Why did the Fernando Torres of old have to reappear in Gdansk last night to sink Ireland and send us home from Euro 2012?
His first goal of two in Spain's 4-0 thumping of Ireland - blistering pace and a powerful finish - showed exactly why Chelsea forked out £50m for his services. Up until then, it looked quite promising. Well, for a whole four minutes. The rest was painful to watch.
Ireland were quickly out of the traps, with Simon Cox forcing Iker Casillias into a full stretch save from an effort just outside the box. They looked eager and were closing the Spanish down at every chance. Keith Andrews left Sergio Busquets lying in a heap after a crunching tackle. Ireland looked in the mood. Unfortunately that's as good as it got.
Fernando Torres picked up a loose ball after Richard Dunne's perfectly timed tackle, sped past Stephen Ward and blasted an unstoppable shot into the roof of Shay Given's net.
Trapattoni's plans of trying to frustrate the Spanish with the hope of catching them on the break were in turmoil after only four minutes. For the remainder of the game, Ireland had no plan B and were totally outplayed by the Spanish.
Surprisingly it took Spain three minutes into the second half to wrap things up when David Silva coolly rolled the ball past Shay Given. Spain were in cruise control and that man Torres added his second when put through on goal by Silva. Torres's replacement Cesc Fabregas hit the fourth as Ireland completely switched off from a corner kick.

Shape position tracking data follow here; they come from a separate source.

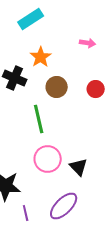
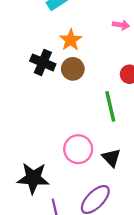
brown circle: (57, 87) -> (73, 69), moved
green line: (39, 119) -> (110, 106), moved

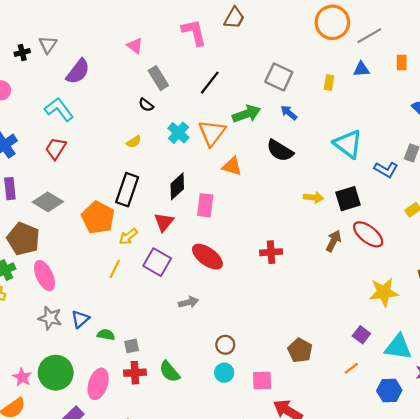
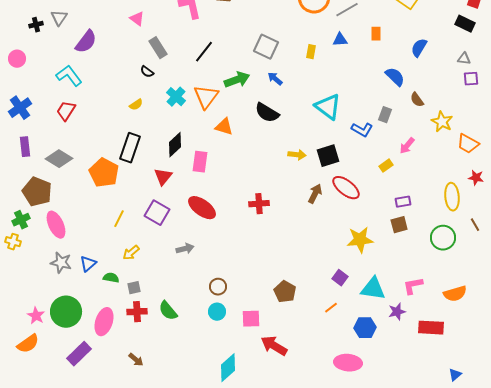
yellow arrow: (128, 237) -> (131, 253), moved

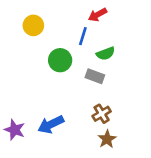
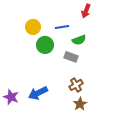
red arrow: (98, 15) -> (86, 11), moved, turned -40
yellow circle: (33, 25) -> (33, 27), moved
blue line: (83, 36) -> (62, 27), turned 64

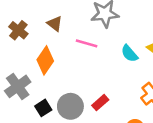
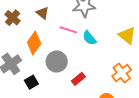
cyan semicircle: (129, 53) -> (89, 38), moved
gray circle: (70, 106) -> (57, 62), moved

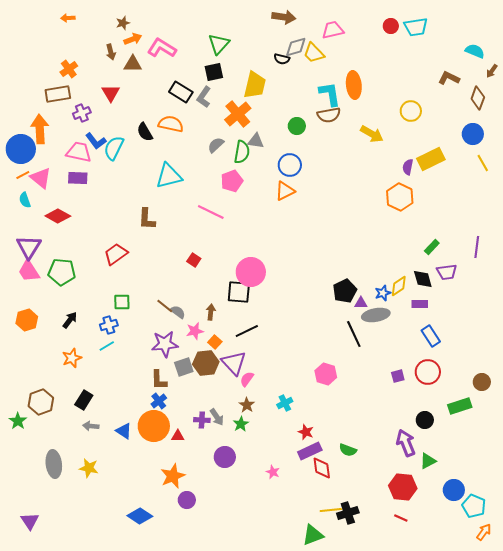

In truth, it could have been a lot worse. Ireland aren't the first and certainly won't be the last team to be given a footballing lesson by the Spanish. They get so much praise for how they play the game when they are in possession, but it's their work off the ball and their determination to get the ball back as quickly as possible that sets them on their way. Every time Ireland got the ball back last night, Spain had regained possession within at least five seconds. Nobody presses better and they forced Ireland into making mistakes or punting hopeful balls up to Robbie Keane.
The most disappointing aspect of last nights game for me is Ireland's approach to the game. It's 24 years since Jack Charlton led Ireland to their first major championship finals in Germany. His long ball tactics proved very successful as Ireland competed very well, beating England and narrowly losing to eventual winners, Holland.
In the years that have passed since then, football has evolved. Disappointingly Ireland and our British neighbours haven't. Ireland, Scotland, Wales, Northern Ireland and England all suffer at international level because of this. On the other hand, the likes of Spain, Germany and Holland have all excelled. The simple reason being they can keep the ball for long periods. Don't get me wrong, I know all except England are smaller countries with smaller populations and we should not expect them to beat the likes of Spain, but if we're going to lose like we did last night, why not lose trying to play instead of letting them have possession and hoping for the best?
Once again the Irish fans were fantastic. If our football team haven't lit up Poland and Ukraine, they have and they have certainly left their mark on this tournament. Even though their team was losing, hearing those fans singing made me and every Irishman/woman extremely proud to be Irish.